**Job**
Pull out every line of the material below that contains the string "mmHg", and copy each one. Case counts.
** Records supplied follows **
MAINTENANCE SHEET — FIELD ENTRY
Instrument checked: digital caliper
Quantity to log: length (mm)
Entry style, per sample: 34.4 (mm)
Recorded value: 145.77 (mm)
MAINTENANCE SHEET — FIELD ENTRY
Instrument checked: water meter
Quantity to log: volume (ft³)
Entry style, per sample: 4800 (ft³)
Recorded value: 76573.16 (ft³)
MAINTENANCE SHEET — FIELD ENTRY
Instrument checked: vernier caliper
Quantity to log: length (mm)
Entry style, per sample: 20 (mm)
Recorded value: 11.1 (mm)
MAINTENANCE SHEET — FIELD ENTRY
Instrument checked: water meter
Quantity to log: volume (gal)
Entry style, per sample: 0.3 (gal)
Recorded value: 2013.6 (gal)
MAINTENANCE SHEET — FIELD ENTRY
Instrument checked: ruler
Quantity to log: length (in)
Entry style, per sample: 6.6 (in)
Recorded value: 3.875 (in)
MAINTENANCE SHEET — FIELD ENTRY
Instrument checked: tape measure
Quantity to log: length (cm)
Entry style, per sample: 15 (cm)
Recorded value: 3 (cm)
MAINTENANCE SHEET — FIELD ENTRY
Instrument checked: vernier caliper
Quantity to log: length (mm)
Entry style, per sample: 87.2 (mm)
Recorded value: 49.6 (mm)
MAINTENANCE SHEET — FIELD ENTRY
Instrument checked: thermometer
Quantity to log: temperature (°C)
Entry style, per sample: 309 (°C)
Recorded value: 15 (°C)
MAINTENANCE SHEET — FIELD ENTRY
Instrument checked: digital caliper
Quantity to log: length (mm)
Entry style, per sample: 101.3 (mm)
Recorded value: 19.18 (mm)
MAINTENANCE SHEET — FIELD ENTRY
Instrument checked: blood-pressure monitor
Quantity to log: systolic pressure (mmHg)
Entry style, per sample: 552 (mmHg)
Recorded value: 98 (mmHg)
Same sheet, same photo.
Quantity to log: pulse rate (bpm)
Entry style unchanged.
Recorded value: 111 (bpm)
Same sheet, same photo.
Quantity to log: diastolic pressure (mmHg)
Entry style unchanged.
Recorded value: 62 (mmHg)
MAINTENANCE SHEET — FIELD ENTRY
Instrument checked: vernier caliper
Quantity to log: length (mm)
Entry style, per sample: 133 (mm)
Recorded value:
** End of Records supplied **
**Exercise answer**
Quantity to log: systolic pressure (mmHg)
Entry style, per sample: 552 (mmHg)
Recorded value: 98 (mmHg)
Quantity to log: diastolic pressure (mmHg)
Recorded value: 62 (mmHg)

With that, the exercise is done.